New Infrastructure Features

Two technical additions make this launch more interesting than just “another model”:

Prefix Caching with Session Affinity: Developers can now use an x-session-affinity header with unique session identifiers to route requests to the same model instance. This improves cache hit rates and reduces time to first token for multi-turn conversations. Cloudflare surfaces cached tokens as a separate usage metric with discounted pricing.

Redesigned Async API: A pull-based system replaces the previous push-based architecture, eliminating out-of-capacity errors for asynchronous workloads. Cloudflare claims internal testing shows async requests typically execute within 5 minutes.

How to Use It

Kimi K2.5 works through the Workers AI binding (env.AI.run()), the REST API, AI Gateway, or the OpenAI-compatible endpoint. If you’re already using Workers, it’s a configuration change. If you’re not, you’ll need to buy into Cloudflare’s platform.

The Agents SDK starter kit automatically implements session affinity, and integration with OpenCode provides direct model access.

What This Means

Cloudflare’s entry into frontier model inference signals that the “run AI at the edge” story is getting real.
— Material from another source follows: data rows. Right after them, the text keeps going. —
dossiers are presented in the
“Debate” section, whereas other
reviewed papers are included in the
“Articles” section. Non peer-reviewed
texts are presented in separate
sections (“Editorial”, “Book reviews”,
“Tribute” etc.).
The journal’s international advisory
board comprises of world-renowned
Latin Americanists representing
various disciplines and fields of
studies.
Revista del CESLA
Until now, Workers AI was limited to smaller models—useful for embeddings and simple classification, not for replacing your OpenAI or Anthropic API calls.

Now you can build complete agent pipelines on Cloudflare’s infrastructure: Kimi K2.5 for reasoning, smaller models for classification and embeddings, Workers for orchestration, Durable Objects for state, and R2 for storage. Whether that’s better than dedicated inference providers depends on your latency requirements and existing infrastructure.
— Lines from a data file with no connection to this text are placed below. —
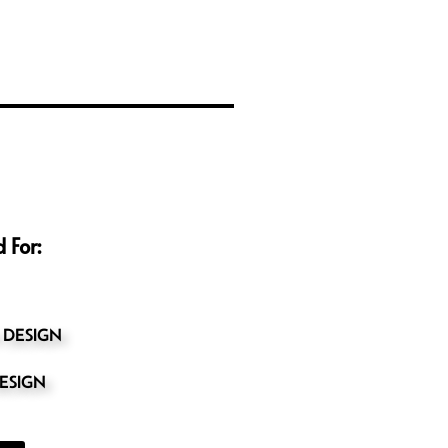
 For:
 DESIGN
ESIGN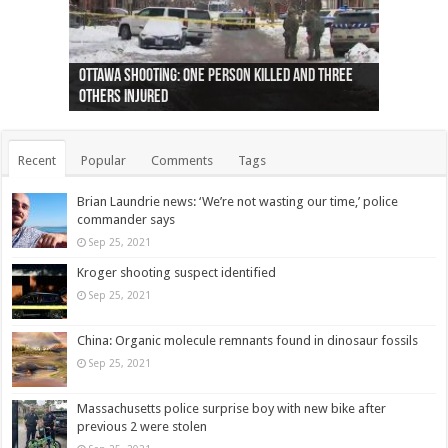
Ottawa shooting: One person killed and three
44 arrests made near Quebec City nationalist
Police: Man dead in Hamilton after trench
Moose on the loose near Buttonville airport
Justin Trudeau apologises for abuse of
Police: Body found in Oshawa harbour identified
Cape George man dies in boating accident,
Remains at Silver Creek farm those of missing
Two dead after police-involved shooting at
B.C. Family bitten by bed bugs on British Airways
others injured
protests
collapses on him
(Photo)
indigenous people
as missing woman
autopsy to be conducted
Vernon woman Traci Genereaux
Ontairo hospital
flight (Photo)
Recent
Popular
Comments
Tags
Brian Laundrie news: ‘We’re not wasting our time,’ police
commander says
Sep 25, 2021
Kroger shooting suspect identified
Sep 25, 2021
China: Organic molecule remnants found in dinosaur fossils
Sep 25, 2021
Massachusetts police surprise boy with new bike after
previous 2 were stolen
The pricing is competitive but not exceptional. At $0.60/$3.00 per million tokens, Kimi K2.5 through Cloudflare is roughly comparable to Moonshot’s direct API pricing. The value proposition is infrastructure consolidation and the 6x cached token discount, not raw cost savings.

The Privacy Angle

Running inference through Cloudflare means your prompts traverse their network. For some organizations, that’s a non-issue—you’re probably already routing traffic through Cloudflare. For others, it’s a data handling question worth answering before you connect sensitive workloads.
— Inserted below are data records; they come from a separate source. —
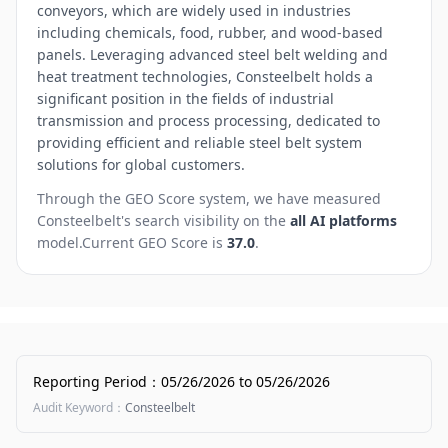
conveyors, which are widely used in industries
including chemicals, food, rubber, and wood-based
panels. Leveraging advanced steel belt welding and
heat treatment technologies, Consteelbelt holds a
significant position in the fields of industrial
transmission and process processing, dedicated to
providing efficient and reliable steel belt system
solutions for global customers.
Through the GEO Score system, we have measured
Consteelbelt
's search visibility on the
all AI platforms
model.
Current GEO Score is
37.0
.
Reporting Period
：
05/26/2026
to
05/26/2026
Audit Keyword
：
Consteelbelt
Cloudflare’s data processing addendum covers Workers AI, but read it yourself if prompt data sensitivity matters to your use case.

What You Can Do

If you’re already on Cloudflare: Try Kimi K2.5 for tasks currently hitting external APIs. The session affinity feature alone could reduce costs on multi-turn agent workflows.

If you’re evaluating inference providers: Add Workers AI to your comparison. The all-in-one-platform story has appeal if you’re trying to minimize vendor complexity.

If you’re running local models: This doesn’t change anything. Kimi K2.5 is open-source—you can run it yourself with Ollama or vLLM if you have the hardware. Cloudflare is just another hosting option.

The bigger picture: inference is becoming a commodity. Cloudflare, with its global edge network and developer platform, is betting that convenience and consolidation matter more than specialized AI infrastructure. Whether that bet pays off depends on how many developers want to run large models where their Workers already live.